Serotonin or 5-hydroxytryptamine (5-HT) is a monoamine neurotransmitter which has broad distribution in the brain. It was discovered by Erspamer and Asero in the 1950s [1]. 5-HT is synthesized in two steps, with Tryptophan Hydroxylase (TPH) as the rate-limiting enzyme [2]. First, tryptophan is converted to 5-hydroxytryptophan (5-HTP) by TPH. Second, the intermediate product, 5-HTP, is converted to 5-HT by aromatic acid decarboxylase (AADC). 5-HT is primarily degraded by the mitochondrial bound protein Monoamine Oxidase A (MAOA), leading to the generation of the metabolite, 5-hydroxyindoleacetic acid (5-HIAA).

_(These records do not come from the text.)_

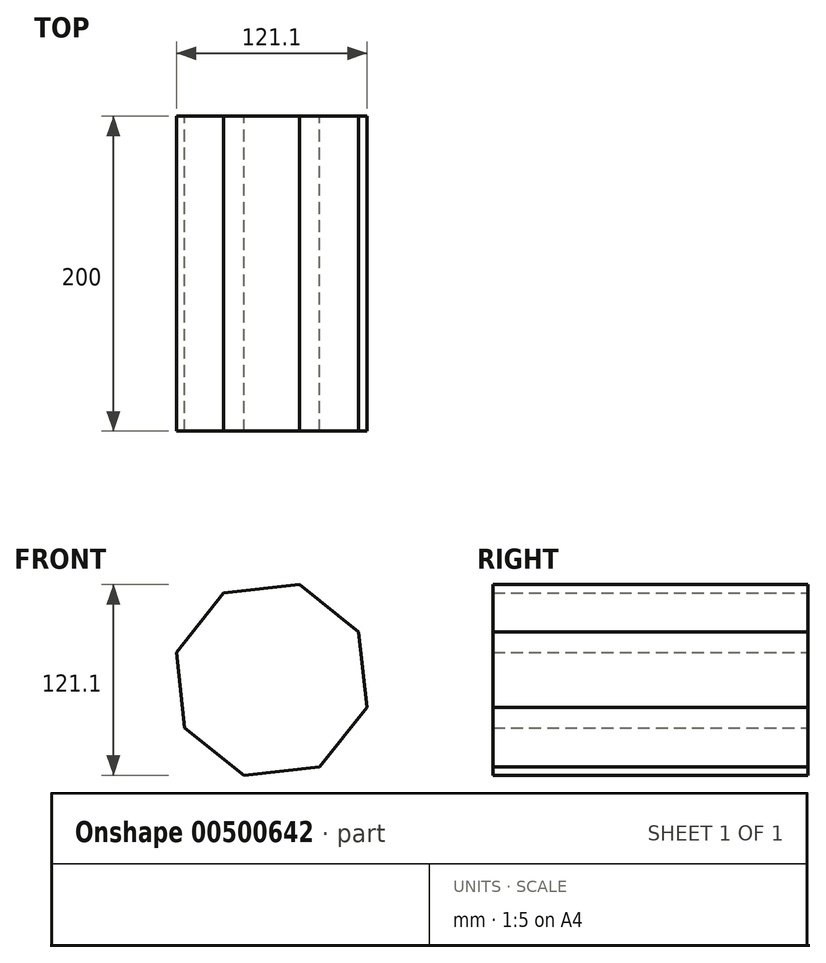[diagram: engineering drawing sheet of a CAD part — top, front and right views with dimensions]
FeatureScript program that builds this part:
annotation { "Feature Type Name" : "Feature", "Feature Type Description" : "" }
export const myFeature = defineFeature(function(context is Context, id is Id, definition is map)
    precondition{}
    {
        {
            var Q0;
            Q0=qCreatedBy(makeId("Front.planeOp"),FACE);
            var sketch = newSketch(context, id + "F0", { "sketchPlane" : qUnion([Q0])});
            skCircle(sketch, "E0.cCircle", {"center": v(0, 0) * mm, "radius": 63.04 * mm, "construction": true});
            skLineSegment(sketch, "E0.0", {"start": v(-30.4, 55.23) * mm, "end": v(17.55, 60.55) * mm});
            skLineSegment(sketch, "E0.1", {"start": v(17.55, 60.55) * mm, "end": v(55.23, 30.4) * mm});
            skLineSegment(sketch, "E0.2", {"start": v(55.23, 30.4) * mm, "end": v(60.55, -17.55) * mm});
            skLineSegment(sketch, "E0.3", {"start": v(60.55, -17.55) * mm, "end": v(30.4, -55.23) * mm});
            skLineSegment(sketch, "E0.4", {"start": v(30.4, -55.23) * mm, "end": v(-17.55, -60.55) * mm});
            skLineSegment(sketch, "E0.5", {"start": v(-17.55, -60.55) * mm, "end": v(-55.23, -30.4) * mm});
            skLineSegment(sketch, "E0.6", {"start": v(-55.23, -30.4) * mm, "end": v(-60.55, 17.55) * mm});
            skLineSegment(sketch, "E0.7", {"start": v(-60.55, 17.55) * mm, "end": v(-30.4, 55.23) * mm});
            skSolve(sketch);
        }
        {
            var Q0;
            Q0=makeQuery(id+"F0.imprint","IMPRINT",FACE,{"disambiguationData":[TD([[makeQuery(id+"F0.imprint","IMPRINT",EDGE,{"derivedFrom":sQuery(id+"F0.wireOp",EDGE,"E0.0")}),-1.0]])]});
            extrude(context, id + "F1", {"entities" : qUnion([Q0]), "depth" : 200 * mm});
        }
    });
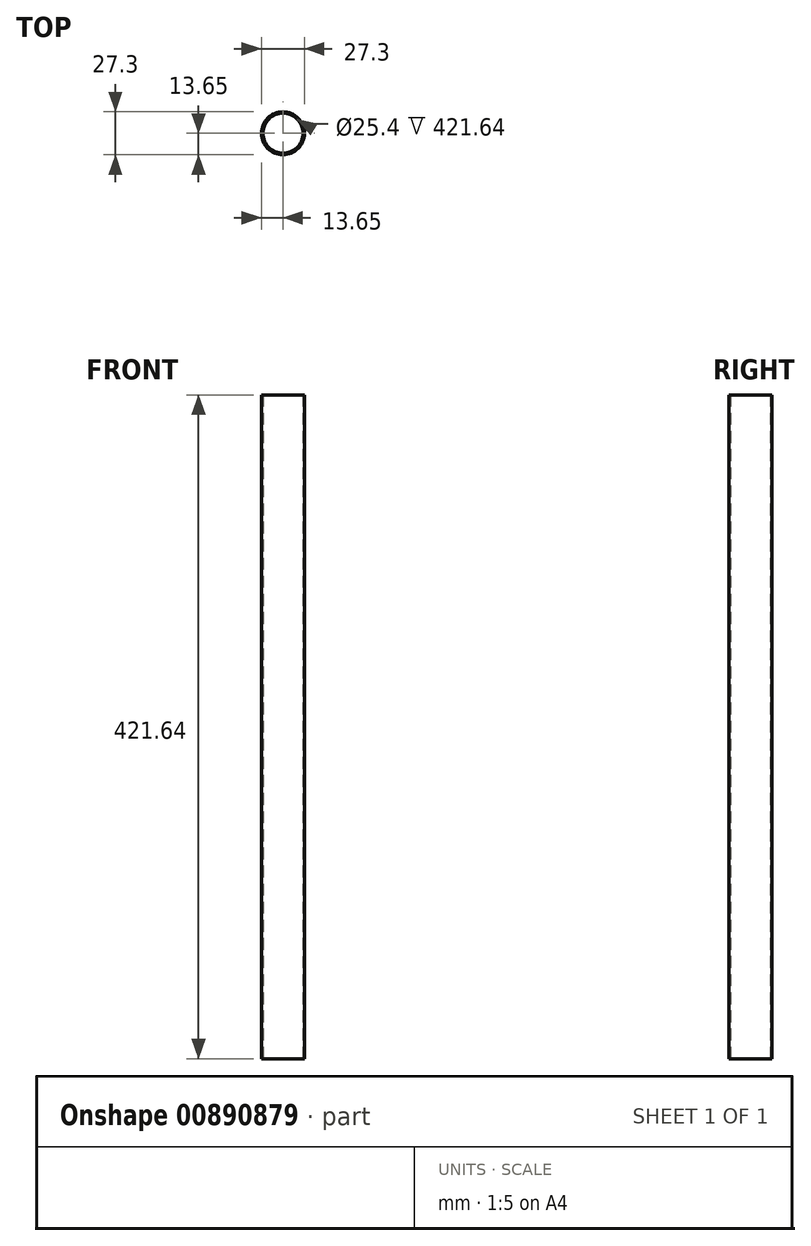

Importantly, serotonin is also a substrate for melatonin synthesis [3]. 5-HT is released from the axonal terminals of serotoninergic neurons and acts on 14 distinct receptor subtypes that are classified into 7 different families: 5-HT1 (1A, 1B, 1D, 1E, 1F), 5-HT2 (2A, 2B, and 2C), 5-HT3, 5-HT4, 5-HT5 (5A, 5B), 5-HT6, and 5-HT7. Among all these receptors, only 5HT3 receptor is a pentameric ligand-gated ion channel composed of several subunits of which 5 different types have been identified [4]. All other 5-HT receptors are G-protein coupled receptors which regulate the activity of the neurons expressing them [5,6]. Released serotonin is transported to the presynaptic neurons by serotonin transporter (SERT or 5HTT), a type of monoamine transporter protein [7].